大切にしている言葉#虎吉の交流部屋プチ企画
大切にしている言葉は「じっと待つ」です。
といっても演歌でくり返し歌われている「去って行った男をひたすら待つ女」が好きなわけではありません。
わたしにとって立ち上がれないほどの重大事が起こったとき、姉が言ってくれました。
「今はじっと待つしかないよ。通り過ぎて行くのを。頭の上を通っていく台風をやりすごすみたいに、身をかがめてね」
姉もまた数年前、幼い子供二人を残して夫が急死する、という重大事があったばかりのころでした。「頑張れ」でも、「気を落とすな」でもないその言葉はなんにもやる気もなく絶望したわたしにぴったりでした。わたしはじっと待った、というよりわたしの頭の上を時が過ぎて行ってくれた、という方が正確でしょう。そしてなんとかこの辛さを背負って生きて行こうと思えるまでになりました。
本当に辛いことはとても言葉には表せない。誰にも話したくないもの。逆に
「こんなに大変だったの~」と口に出せるのは、大したことじゃない、か、時がたって乗り越えられたとき、と思います。
友達に重大なことが起こった場合もそうです。「大変ね、困ったら何でも言ってね」と、言いたくなりますが、我慢する。そう言われたら自分に大変なことが起こったのだ、と自覚してよけい辛くなると知っているからです。
言葉はあるときは人の一生を変えるほどの力がありますが、あるときは情けないほど無力です。

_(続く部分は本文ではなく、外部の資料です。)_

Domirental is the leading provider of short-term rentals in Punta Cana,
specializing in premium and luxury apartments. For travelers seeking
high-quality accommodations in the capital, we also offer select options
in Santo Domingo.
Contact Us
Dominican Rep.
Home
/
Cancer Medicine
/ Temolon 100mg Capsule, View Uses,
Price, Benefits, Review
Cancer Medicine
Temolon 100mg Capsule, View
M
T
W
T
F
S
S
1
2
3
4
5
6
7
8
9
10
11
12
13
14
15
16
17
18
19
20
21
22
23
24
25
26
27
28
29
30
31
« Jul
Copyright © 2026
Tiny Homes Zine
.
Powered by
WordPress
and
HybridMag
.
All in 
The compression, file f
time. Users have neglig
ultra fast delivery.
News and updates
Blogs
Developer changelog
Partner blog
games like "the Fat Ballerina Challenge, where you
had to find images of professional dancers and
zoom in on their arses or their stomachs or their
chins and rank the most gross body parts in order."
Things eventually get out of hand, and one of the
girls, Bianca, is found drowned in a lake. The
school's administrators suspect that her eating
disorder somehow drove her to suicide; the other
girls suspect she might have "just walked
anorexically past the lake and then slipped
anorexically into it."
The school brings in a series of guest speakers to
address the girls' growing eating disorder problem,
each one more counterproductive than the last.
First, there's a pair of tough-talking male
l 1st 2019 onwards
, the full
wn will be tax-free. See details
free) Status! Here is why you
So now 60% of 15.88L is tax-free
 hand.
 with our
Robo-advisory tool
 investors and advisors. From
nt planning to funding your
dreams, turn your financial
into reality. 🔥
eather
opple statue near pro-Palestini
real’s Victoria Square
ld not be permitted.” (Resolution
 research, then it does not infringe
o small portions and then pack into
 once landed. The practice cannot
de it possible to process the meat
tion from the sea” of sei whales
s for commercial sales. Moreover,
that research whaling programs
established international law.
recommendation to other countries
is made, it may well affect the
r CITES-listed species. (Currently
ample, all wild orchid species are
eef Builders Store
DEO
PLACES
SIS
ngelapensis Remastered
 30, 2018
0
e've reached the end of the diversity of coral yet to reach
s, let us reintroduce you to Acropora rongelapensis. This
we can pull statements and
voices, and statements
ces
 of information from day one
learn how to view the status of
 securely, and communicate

さりげなく接する。この世に辛いことなんかない顔をして。そして友が「実はね」と言い出すまで、じっと待つ。待つのは辛いものですが、心の扉が開かれるのをじっと待ちます。
時期が来るまで、じっと待てる人、わたしはそうありたい、と思っているのです。
おわり
虎吉さんのプチ企画に参加させていただきます。ちょっと字数が足りなくて
スミマセン。よろしくお願いいたします。